Prerequisites: ordinary differential equations, partial differential equations, elementary probability theory and stochastic processes.
This research topic lies at the interface of applied mathematics and theoretical physics. A goal of this research is to develop mathematical methods that help us quantify and understand real-world phenomena. For example, questions of interest are: How can we describe the motion of electrons in extremely thin materials such as graphene and black phosphorus? How can we describe the interaction of light with particles (electrons and phonons) in a solid-state device? What are the consequences of the existence of atomic defects in crystals for devices such as novel transistors used in last-generation computers? The proposed projects for undergraduates are inspired by the above research objectives.

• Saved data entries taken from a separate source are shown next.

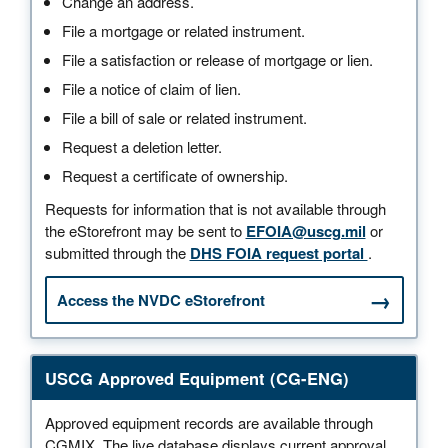
Change an address.
File a mortgage or related instrument.
File a satisfaction or release of mortgage or lien.
File a notice of claim of lien.
File a bill of sale or related instrument.
Request a deletion letter.
Request a certificate of ownership.
Requests for information that is not available through
the eStorefront may be sent to
EFOIA@uscg.mil
or
submitted through the
DHS FOIA request portal
.
Access the NVDC eStorefront
USCG Approved Equipment (CG-ENG)
Approved equipment records are available through
CGMIX. The live database displays current approval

Quantum mechanics project. This project concerns the existence of quantum states known as "edge states" in atomically thin materials (e.g., graphene) that have corrugated boundaries. The main theme is to describe the motion of an electron along the boundary via partial differential equations (PDEs) such as the Schroedinger or Dirac equation coupled with the Poisson equation. This project would require the student to become familiar (as part of his/her training in this REU) with particular solutions of PDEs, aspects of perturbation theory, and other mathematical concepts of quantum dynamics.

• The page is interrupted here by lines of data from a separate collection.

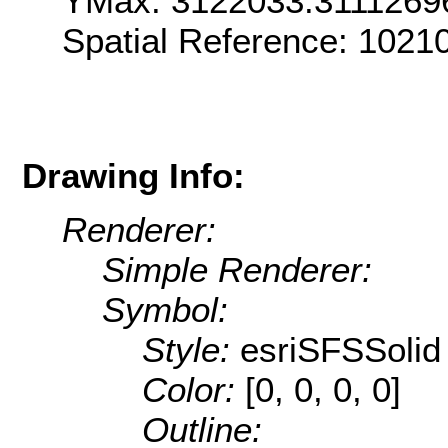
YMax: 3122033.3111269
Spatial Reference: 1021
Drawing Info:
Renderer:
Simple Renderer:
Symbol:
Style:
esriSFSSolid
Color:
[0, 0, 0, 0]
Outline:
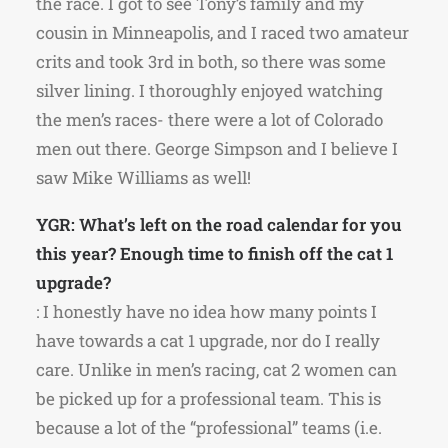
the race. I got to see Tony’s family and my
cousin in Minneapolis, and I raced two amateur
crits and took 3rd in both, so there was some
silver lining. I thoroughly enjoyed watching
the men’s races- there were a lot of Colorado
men out there. George Simpson and I believe I
saw Mike Williams as well!
YGR: What’s left on the road calendar for you
this year? Enough time to finish off the cat 1
upgrade?
: I honestly have no idea how many points I
have towards a cat 1 upgrade, nor do I really
care. Unlike in men’s racing, cat 2 women can
be picked up for a professional team. This is
because a lot of the “professional” teams (i.e.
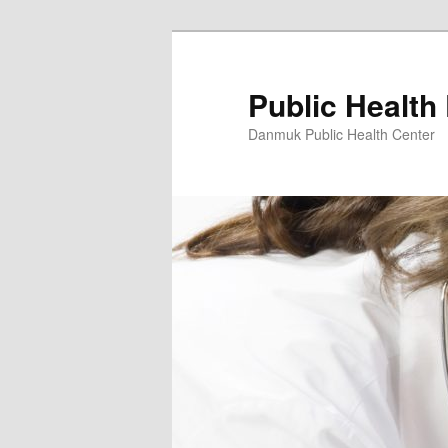
Skip
to
primary
Public Health
content
Danmuk Public Health Center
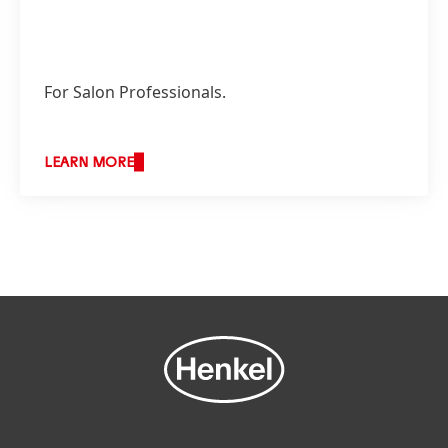
For Salon Professionals.
LEARN MORE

Classical mechanics project. This project concerns the erratic motion of atomic defects is crystalline surfaces. It turns out that defects move randomly at small scales but, according to the law of large numbers, their mesoscale or macroscale description in many experimental situations can appear deterministic. In some cases, the mesoscale description involves local geometric laws at interfaces between the solid material and its environment. This project would focus on formal derivations of such geometric laws from atomistic motion in simple geometries with smooth defect curves. The students can be trained in aspects of statistical mechanics, asymptotics for several types of differential equations, and applied probability theory.